Action item
Using the data below, reproduce exactly the lines from the line with "right hip: (106, 190)" to the line with "right knee: (41, 197)", both included; pictures must be dropped.

Recorded information Start Marker

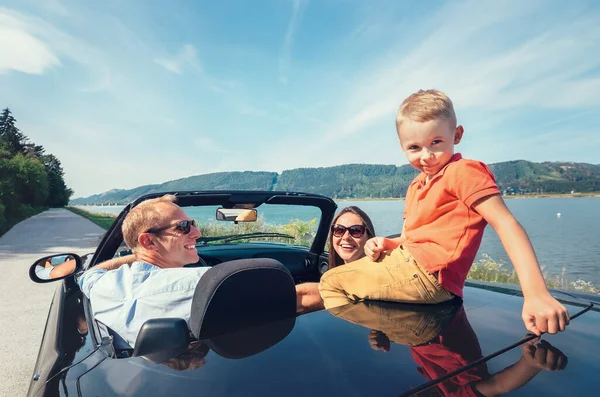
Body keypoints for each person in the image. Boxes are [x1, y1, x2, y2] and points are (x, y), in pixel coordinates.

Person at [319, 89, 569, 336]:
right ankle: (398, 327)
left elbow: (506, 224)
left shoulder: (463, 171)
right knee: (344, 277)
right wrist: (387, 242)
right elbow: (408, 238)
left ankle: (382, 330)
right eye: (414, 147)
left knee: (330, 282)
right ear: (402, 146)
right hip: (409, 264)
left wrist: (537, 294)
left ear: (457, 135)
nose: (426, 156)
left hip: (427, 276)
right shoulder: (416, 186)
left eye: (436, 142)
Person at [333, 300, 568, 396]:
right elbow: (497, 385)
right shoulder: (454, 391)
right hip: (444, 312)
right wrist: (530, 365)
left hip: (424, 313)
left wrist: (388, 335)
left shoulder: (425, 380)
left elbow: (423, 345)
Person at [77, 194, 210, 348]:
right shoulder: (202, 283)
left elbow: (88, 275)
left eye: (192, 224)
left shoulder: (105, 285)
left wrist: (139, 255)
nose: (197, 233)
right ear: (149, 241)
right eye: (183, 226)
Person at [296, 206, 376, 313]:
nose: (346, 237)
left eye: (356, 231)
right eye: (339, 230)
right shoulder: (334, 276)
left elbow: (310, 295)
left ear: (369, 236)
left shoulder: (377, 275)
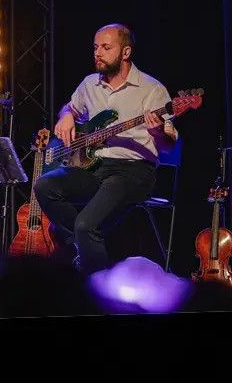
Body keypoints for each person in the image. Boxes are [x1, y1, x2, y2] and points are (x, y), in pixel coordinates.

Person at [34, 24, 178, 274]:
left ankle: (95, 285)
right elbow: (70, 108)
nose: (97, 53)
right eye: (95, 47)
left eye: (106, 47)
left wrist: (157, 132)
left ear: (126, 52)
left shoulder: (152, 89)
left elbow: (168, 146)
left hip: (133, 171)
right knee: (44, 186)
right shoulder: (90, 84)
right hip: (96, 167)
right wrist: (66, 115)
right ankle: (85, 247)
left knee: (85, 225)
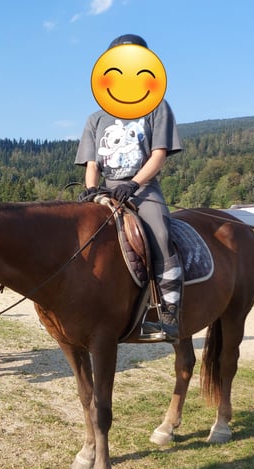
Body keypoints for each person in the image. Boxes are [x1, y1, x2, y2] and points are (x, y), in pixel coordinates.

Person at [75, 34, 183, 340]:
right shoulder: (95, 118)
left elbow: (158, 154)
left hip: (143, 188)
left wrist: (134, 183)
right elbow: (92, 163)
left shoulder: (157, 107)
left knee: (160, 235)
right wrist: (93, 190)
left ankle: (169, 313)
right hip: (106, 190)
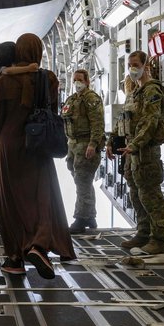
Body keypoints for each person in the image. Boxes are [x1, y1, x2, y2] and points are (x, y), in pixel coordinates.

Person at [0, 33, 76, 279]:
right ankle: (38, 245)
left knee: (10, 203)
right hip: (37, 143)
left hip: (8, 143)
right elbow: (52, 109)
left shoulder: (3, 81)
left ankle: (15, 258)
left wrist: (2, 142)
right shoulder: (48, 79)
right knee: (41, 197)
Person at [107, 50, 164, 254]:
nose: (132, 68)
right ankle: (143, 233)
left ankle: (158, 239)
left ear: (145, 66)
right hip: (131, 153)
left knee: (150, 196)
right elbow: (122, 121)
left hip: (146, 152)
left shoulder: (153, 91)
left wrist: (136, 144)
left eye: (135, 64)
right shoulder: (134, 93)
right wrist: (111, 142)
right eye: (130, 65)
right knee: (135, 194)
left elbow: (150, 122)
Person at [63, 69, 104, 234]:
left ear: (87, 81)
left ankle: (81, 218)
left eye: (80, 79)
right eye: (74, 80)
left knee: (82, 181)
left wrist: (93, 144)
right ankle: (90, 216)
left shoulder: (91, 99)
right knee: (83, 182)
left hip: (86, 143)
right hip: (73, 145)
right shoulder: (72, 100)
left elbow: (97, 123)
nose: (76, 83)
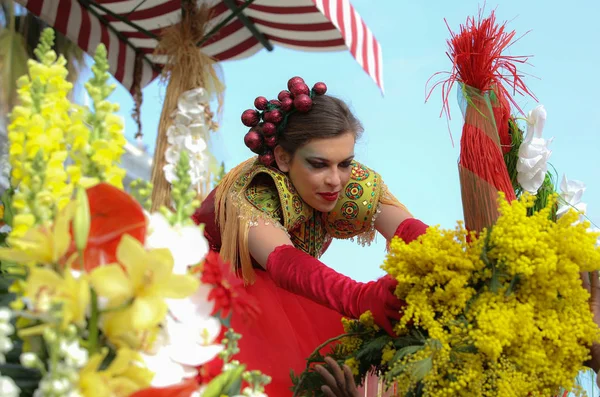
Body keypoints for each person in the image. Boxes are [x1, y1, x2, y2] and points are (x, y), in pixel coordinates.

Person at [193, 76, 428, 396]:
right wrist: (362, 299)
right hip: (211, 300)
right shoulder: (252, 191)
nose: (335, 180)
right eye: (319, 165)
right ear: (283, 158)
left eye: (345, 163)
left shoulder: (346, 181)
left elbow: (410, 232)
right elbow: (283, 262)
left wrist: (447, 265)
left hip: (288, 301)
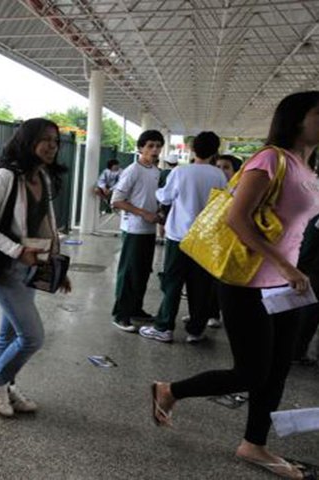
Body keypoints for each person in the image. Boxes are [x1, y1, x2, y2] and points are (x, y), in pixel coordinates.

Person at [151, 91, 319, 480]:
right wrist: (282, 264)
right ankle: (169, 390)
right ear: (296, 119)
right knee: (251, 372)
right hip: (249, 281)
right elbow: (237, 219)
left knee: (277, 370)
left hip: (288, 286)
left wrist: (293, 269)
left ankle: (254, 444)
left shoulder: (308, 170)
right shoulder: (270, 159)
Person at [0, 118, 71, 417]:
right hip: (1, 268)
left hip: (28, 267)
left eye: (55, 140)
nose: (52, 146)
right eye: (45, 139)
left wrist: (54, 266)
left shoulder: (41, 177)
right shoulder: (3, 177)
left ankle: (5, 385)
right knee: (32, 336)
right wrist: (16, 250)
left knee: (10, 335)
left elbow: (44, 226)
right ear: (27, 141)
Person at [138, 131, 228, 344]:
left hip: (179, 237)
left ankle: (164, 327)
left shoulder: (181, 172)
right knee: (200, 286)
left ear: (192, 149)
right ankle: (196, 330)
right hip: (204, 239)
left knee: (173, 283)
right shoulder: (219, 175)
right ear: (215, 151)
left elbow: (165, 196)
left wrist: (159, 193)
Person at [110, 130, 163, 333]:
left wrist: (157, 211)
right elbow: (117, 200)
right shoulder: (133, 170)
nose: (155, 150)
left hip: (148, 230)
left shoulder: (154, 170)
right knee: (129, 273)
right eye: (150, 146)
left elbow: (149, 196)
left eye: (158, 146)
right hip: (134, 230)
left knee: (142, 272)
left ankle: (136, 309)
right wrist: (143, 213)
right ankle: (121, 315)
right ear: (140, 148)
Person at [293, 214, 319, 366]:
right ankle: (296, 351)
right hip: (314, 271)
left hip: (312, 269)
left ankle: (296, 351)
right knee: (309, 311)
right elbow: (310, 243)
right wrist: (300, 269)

Recorded information End Marker
Recorded information Start Marker

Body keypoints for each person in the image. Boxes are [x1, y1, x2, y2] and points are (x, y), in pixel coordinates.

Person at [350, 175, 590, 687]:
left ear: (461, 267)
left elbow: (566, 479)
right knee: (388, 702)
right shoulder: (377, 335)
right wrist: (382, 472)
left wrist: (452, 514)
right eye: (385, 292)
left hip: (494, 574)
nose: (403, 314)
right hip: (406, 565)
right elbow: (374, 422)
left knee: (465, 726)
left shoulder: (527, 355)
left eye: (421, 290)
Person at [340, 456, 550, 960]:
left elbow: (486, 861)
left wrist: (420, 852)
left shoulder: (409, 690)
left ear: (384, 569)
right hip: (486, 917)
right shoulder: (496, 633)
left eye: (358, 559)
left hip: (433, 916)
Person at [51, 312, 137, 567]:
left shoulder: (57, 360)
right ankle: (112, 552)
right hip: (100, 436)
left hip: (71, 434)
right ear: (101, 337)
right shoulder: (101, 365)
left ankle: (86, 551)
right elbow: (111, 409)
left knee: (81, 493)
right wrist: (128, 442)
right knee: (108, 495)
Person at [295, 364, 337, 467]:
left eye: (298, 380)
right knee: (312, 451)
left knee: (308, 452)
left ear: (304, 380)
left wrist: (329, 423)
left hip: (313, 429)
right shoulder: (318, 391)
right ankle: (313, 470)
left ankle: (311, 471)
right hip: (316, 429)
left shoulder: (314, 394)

Recorded information End Marker

Response area
right hip: (106, 190)
Body keypoints for each person in the image. Boxes are [x1, y1, x2, y2] and points are (x, y), in pixel coordinates.

Person at [0, 33, 76, 279]:
right ankle: (38, 245)
left knee: (10, 203)
right hip: (37, 143)
left hip: (8, 143)
right elbow: (52, 109)
left shoulder: (3, 81)
left ankle: (15, 258)
left wrist: (2, 142)
right shoulder: (48, 79)
right knee: (41, 197)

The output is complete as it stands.